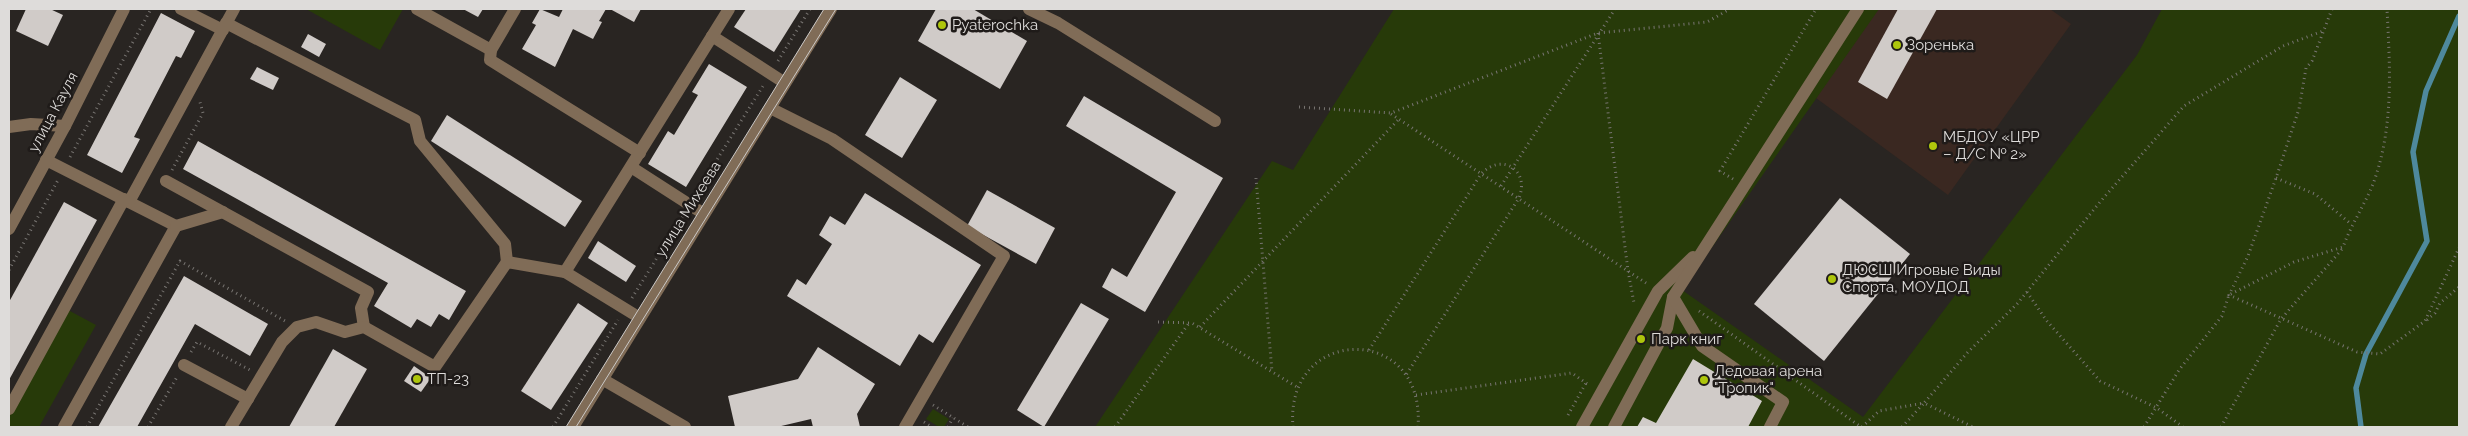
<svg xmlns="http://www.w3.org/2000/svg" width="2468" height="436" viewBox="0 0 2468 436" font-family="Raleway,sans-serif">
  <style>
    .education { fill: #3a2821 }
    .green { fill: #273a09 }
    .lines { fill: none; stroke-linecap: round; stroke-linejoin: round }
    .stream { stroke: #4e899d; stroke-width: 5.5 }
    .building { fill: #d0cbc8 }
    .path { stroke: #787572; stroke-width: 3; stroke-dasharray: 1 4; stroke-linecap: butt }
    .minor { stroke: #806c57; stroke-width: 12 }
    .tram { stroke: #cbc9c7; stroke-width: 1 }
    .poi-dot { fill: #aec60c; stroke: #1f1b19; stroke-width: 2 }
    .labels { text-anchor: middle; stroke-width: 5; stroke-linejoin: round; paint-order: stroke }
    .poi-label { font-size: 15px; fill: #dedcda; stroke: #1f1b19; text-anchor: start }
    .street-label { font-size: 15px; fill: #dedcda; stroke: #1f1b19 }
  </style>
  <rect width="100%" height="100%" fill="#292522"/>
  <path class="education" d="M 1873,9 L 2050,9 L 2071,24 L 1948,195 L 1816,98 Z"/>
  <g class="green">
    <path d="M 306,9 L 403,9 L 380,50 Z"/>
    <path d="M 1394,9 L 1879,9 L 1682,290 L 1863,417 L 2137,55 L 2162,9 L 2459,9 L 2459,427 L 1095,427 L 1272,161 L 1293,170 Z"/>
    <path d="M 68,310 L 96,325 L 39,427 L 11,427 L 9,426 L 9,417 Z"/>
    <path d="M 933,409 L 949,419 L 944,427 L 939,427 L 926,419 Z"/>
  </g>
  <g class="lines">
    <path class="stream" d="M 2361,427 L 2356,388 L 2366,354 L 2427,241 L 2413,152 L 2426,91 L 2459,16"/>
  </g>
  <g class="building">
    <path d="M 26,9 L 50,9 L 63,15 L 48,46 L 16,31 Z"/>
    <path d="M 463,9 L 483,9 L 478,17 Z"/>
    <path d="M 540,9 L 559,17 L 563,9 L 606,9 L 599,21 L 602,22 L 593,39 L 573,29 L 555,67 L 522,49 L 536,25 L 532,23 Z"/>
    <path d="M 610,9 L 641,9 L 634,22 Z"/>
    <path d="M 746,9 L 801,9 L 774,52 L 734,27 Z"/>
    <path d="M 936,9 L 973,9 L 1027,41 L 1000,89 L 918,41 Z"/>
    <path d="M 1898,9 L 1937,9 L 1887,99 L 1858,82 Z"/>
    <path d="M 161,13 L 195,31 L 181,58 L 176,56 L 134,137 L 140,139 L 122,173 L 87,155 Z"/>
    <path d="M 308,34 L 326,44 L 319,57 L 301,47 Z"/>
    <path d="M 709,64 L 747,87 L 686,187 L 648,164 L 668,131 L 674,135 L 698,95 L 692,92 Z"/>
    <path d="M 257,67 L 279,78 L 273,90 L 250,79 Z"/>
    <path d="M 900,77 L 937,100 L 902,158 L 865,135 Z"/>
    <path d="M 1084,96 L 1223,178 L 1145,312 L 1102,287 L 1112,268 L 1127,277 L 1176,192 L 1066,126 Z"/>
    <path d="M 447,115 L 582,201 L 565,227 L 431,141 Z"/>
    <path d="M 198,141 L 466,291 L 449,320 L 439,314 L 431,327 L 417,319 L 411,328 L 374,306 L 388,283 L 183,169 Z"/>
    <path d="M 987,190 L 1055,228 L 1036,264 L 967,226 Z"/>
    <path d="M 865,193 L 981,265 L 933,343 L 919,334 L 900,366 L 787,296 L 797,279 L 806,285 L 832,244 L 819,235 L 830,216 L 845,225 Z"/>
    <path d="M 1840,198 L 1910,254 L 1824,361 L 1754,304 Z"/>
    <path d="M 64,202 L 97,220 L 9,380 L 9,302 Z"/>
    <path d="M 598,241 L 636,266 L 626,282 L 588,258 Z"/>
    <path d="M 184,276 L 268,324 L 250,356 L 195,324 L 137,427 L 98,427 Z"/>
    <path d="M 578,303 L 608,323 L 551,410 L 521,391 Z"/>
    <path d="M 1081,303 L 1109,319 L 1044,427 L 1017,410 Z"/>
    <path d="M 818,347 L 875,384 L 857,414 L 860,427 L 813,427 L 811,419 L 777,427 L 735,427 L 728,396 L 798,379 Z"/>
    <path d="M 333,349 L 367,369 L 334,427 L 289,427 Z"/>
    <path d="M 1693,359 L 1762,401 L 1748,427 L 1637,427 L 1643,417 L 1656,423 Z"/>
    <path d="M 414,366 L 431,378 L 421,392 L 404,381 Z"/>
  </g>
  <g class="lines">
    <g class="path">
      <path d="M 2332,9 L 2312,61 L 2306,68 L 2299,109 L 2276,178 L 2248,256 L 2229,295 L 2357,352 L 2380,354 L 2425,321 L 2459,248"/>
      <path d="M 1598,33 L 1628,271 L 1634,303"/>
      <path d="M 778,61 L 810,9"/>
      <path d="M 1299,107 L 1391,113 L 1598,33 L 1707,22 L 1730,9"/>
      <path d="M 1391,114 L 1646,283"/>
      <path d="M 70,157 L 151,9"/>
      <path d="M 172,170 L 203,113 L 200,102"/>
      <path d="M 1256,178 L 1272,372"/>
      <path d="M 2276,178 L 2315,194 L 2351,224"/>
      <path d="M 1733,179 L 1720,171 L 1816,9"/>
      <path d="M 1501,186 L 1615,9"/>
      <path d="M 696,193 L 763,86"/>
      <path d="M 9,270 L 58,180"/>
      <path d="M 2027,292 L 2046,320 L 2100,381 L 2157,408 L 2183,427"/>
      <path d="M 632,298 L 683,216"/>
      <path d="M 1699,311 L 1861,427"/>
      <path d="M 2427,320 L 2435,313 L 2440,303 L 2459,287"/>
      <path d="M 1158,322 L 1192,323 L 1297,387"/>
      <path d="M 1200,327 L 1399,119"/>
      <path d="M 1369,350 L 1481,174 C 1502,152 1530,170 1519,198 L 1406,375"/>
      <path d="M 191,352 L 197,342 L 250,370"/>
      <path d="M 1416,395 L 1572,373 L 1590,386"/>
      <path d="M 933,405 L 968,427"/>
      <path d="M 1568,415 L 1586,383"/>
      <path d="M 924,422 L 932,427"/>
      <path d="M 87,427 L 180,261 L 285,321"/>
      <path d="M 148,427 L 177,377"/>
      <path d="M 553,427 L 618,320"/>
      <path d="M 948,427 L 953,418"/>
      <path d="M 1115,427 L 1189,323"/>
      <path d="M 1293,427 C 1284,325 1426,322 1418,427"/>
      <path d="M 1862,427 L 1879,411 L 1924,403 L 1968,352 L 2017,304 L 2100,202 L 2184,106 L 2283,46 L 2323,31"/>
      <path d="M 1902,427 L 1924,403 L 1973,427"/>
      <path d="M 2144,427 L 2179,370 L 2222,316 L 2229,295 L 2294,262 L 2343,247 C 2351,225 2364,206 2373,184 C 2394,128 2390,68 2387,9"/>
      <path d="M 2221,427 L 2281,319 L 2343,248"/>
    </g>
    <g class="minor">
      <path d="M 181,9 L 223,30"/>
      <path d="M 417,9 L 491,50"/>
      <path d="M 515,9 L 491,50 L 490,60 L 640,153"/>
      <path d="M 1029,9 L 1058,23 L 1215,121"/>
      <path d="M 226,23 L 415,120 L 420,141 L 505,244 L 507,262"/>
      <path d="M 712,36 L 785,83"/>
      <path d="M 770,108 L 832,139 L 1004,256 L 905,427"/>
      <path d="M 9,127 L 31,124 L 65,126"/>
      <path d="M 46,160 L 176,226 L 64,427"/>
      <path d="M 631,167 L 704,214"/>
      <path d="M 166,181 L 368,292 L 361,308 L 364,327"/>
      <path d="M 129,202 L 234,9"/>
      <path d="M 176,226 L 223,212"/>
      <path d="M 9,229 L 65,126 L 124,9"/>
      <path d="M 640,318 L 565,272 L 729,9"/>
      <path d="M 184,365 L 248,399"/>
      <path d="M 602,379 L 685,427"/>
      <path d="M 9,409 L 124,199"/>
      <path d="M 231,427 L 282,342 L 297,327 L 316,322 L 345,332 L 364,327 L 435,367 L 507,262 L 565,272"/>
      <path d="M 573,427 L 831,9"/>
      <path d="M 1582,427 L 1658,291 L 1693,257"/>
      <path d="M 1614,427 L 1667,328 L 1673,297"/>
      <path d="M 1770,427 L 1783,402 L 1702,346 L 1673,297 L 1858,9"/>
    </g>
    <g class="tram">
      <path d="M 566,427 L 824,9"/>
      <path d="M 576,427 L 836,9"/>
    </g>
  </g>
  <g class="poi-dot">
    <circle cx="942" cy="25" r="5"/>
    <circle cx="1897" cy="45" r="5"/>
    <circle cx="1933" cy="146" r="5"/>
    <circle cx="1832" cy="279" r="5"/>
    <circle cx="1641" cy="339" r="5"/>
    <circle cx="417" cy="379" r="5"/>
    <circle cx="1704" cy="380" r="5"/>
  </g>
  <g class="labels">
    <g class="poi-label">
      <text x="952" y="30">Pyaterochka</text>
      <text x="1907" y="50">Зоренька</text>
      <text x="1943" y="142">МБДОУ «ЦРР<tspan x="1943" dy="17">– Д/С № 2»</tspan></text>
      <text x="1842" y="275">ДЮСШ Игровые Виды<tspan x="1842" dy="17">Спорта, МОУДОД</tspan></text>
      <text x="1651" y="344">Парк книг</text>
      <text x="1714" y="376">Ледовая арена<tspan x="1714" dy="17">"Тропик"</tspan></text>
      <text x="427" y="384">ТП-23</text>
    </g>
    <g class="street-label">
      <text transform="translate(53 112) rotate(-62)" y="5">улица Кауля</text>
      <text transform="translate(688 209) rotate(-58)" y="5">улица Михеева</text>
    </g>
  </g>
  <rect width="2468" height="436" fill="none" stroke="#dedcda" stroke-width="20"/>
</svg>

==================================================

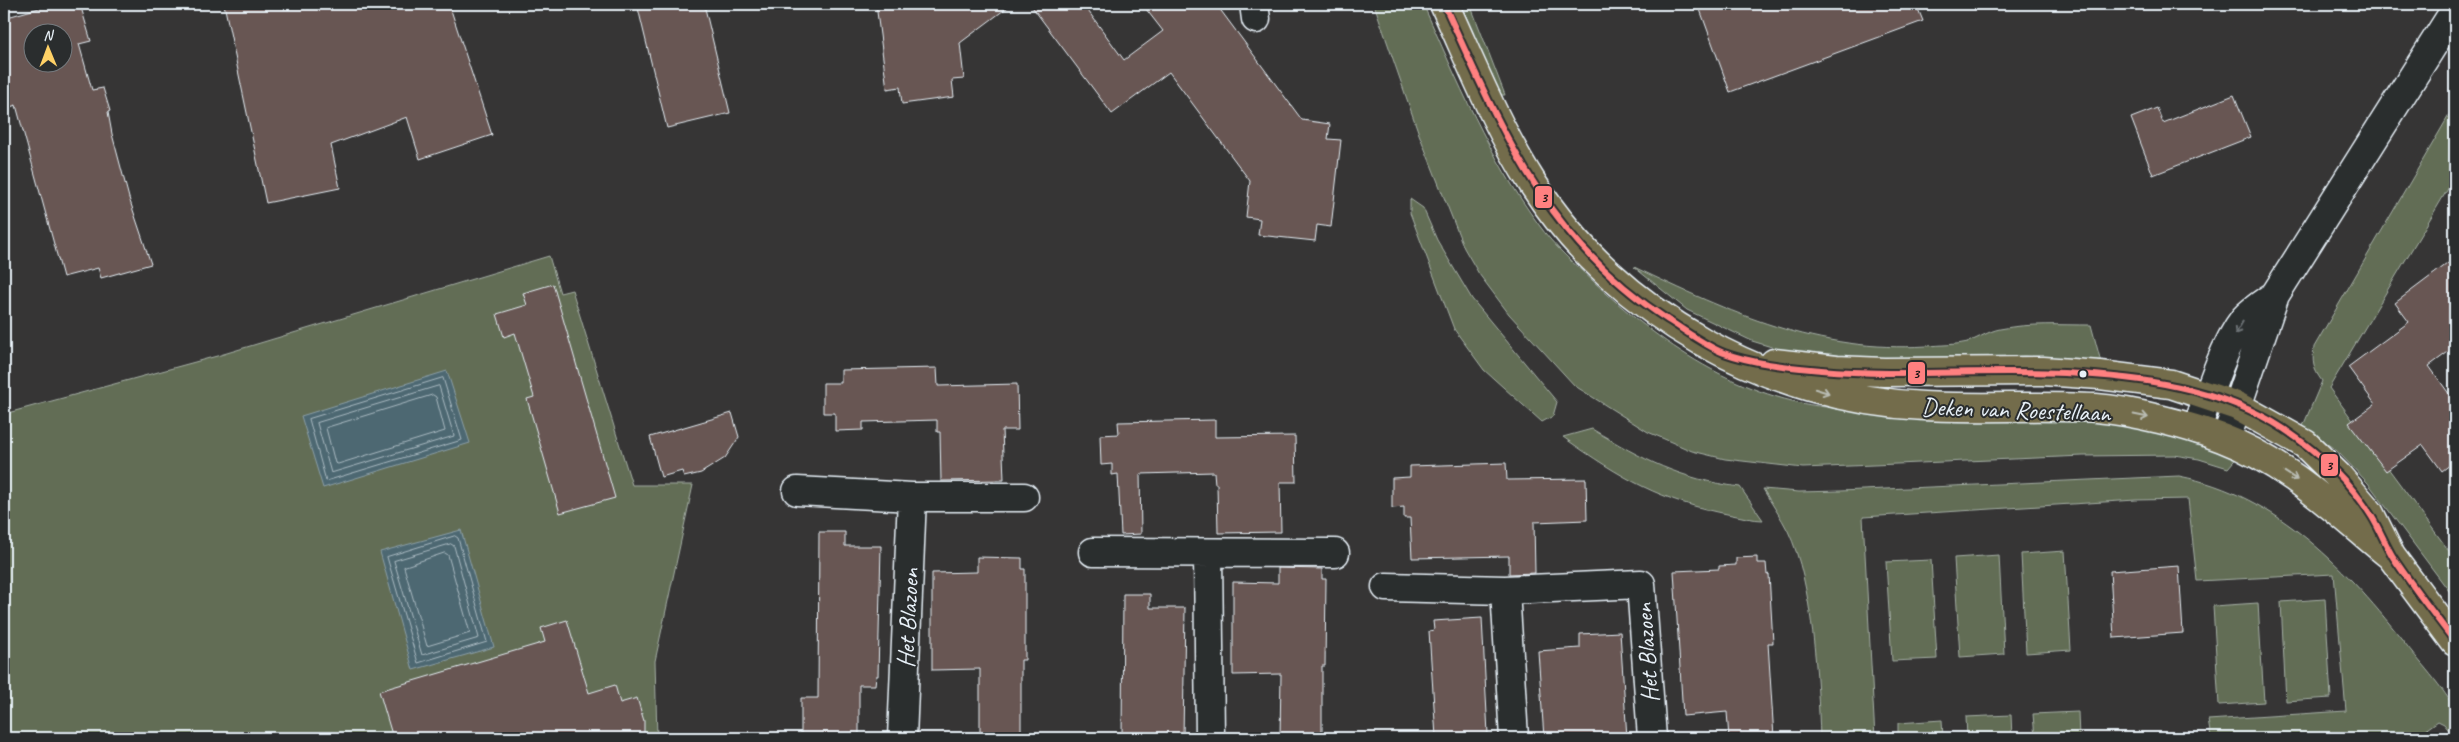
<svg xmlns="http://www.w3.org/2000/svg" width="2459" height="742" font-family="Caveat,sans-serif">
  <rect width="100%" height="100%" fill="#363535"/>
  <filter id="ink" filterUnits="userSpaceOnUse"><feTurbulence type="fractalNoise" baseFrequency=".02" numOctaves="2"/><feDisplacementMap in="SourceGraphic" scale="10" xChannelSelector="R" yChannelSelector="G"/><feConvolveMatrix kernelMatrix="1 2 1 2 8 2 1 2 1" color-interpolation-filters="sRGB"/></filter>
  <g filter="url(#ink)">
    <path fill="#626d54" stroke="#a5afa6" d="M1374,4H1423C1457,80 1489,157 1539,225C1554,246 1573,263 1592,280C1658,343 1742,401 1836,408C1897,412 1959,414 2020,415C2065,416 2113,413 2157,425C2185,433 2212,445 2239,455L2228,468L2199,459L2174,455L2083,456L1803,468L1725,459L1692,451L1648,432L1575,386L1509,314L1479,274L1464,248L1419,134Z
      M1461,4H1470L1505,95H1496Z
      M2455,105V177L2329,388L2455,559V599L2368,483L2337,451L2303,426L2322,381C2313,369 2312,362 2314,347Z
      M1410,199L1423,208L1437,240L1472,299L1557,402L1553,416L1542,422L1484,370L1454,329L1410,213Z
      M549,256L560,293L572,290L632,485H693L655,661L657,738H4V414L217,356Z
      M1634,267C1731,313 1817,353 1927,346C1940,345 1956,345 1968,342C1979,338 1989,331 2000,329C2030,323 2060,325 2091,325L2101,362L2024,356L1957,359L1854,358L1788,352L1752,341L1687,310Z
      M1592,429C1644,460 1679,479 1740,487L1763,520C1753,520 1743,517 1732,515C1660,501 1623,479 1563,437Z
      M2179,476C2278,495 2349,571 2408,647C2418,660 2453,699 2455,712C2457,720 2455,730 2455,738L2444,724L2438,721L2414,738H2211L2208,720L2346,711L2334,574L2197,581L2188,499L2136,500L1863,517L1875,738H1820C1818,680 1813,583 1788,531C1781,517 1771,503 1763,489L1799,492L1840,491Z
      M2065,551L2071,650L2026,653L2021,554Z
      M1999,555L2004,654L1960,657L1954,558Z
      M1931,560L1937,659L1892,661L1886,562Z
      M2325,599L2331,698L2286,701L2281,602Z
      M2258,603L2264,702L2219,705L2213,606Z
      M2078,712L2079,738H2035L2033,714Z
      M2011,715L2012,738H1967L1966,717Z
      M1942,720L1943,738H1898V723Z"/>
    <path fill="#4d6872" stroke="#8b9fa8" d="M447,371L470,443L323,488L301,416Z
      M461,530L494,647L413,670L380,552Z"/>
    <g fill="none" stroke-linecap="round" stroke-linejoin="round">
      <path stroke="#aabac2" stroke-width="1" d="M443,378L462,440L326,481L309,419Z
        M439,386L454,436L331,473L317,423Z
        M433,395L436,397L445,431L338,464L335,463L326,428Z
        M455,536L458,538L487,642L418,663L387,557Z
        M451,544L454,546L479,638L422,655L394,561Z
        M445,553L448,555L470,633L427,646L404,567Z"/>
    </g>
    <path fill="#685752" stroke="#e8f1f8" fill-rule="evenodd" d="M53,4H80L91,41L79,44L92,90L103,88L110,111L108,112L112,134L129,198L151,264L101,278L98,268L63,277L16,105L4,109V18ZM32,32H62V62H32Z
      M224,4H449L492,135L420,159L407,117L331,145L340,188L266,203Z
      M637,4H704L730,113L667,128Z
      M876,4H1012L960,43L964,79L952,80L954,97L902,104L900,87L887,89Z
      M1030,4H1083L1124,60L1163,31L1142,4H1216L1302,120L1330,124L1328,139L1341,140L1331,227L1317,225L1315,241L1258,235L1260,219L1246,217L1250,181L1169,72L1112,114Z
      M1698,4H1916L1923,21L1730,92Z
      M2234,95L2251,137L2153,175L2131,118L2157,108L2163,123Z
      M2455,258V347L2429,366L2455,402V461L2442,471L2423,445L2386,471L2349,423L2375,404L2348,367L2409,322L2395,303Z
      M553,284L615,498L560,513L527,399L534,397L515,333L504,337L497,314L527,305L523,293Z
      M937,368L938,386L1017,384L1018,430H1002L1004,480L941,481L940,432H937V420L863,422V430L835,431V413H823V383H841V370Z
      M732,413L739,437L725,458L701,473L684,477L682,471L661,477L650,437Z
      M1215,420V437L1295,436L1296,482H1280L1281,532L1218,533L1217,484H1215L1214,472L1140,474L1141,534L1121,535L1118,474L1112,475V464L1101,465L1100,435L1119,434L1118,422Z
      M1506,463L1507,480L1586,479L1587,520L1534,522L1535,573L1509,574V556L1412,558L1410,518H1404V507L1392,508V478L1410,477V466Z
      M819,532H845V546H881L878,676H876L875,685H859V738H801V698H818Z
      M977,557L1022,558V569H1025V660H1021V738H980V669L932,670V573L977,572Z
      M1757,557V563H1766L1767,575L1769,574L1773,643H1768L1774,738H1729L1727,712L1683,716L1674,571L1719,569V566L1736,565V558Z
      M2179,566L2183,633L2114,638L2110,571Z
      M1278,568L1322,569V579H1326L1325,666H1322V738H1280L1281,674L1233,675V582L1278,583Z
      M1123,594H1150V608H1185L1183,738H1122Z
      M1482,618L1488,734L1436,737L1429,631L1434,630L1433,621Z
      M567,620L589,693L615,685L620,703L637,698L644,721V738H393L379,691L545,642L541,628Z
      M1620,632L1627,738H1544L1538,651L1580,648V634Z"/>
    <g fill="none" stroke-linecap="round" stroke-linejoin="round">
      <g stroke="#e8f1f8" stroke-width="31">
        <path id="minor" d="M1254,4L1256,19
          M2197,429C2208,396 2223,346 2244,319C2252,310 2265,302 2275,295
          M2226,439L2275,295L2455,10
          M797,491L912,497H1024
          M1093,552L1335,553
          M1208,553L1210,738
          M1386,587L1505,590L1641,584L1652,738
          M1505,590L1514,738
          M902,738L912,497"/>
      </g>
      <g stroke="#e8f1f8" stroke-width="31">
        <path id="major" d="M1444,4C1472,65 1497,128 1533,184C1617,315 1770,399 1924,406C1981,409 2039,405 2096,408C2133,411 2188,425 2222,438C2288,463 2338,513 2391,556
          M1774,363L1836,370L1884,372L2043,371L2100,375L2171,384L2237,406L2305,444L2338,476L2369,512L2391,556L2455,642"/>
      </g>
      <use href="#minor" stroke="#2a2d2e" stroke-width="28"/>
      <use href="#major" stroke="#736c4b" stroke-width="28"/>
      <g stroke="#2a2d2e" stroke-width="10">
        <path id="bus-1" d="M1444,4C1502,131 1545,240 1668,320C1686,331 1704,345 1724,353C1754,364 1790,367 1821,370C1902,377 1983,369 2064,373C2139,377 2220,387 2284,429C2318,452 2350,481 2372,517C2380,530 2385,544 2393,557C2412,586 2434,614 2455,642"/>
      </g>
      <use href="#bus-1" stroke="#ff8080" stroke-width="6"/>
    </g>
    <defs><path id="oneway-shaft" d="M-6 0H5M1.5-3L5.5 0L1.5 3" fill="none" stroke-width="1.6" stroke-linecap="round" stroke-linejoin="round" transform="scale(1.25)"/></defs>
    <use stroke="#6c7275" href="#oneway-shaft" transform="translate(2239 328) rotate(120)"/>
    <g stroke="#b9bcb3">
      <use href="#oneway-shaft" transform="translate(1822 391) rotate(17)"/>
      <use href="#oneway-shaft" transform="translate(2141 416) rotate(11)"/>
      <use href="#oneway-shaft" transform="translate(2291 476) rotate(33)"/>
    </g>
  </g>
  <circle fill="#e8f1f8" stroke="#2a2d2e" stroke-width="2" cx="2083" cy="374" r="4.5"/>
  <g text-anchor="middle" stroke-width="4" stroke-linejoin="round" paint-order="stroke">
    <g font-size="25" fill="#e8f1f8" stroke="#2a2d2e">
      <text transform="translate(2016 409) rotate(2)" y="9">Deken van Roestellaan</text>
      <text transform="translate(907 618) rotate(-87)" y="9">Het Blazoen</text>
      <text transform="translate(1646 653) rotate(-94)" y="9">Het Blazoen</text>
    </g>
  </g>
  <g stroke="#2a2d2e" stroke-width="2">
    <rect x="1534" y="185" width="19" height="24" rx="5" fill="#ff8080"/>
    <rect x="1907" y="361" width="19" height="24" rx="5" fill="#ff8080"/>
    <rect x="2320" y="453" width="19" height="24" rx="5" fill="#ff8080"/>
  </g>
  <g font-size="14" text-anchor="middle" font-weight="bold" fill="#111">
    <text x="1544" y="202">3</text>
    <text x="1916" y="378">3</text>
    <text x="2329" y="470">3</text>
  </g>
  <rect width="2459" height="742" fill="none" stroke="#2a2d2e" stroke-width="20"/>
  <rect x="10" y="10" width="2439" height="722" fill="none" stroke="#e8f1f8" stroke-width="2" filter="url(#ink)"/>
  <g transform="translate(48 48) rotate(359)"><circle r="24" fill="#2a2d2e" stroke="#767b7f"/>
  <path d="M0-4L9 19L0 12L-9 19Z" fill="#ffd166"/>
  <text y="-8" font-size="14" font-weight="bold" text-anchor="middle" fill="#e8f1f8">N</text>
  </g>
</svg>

==================================================

Description of the task -
Whenever the string "labels" shows up in a line of the records, copy that line.

Exercise response -
    .labels { text-anchor: middle; stroke-width: 5; stroke-linejoin: round; paint-order: stroke }
  <g class="labels">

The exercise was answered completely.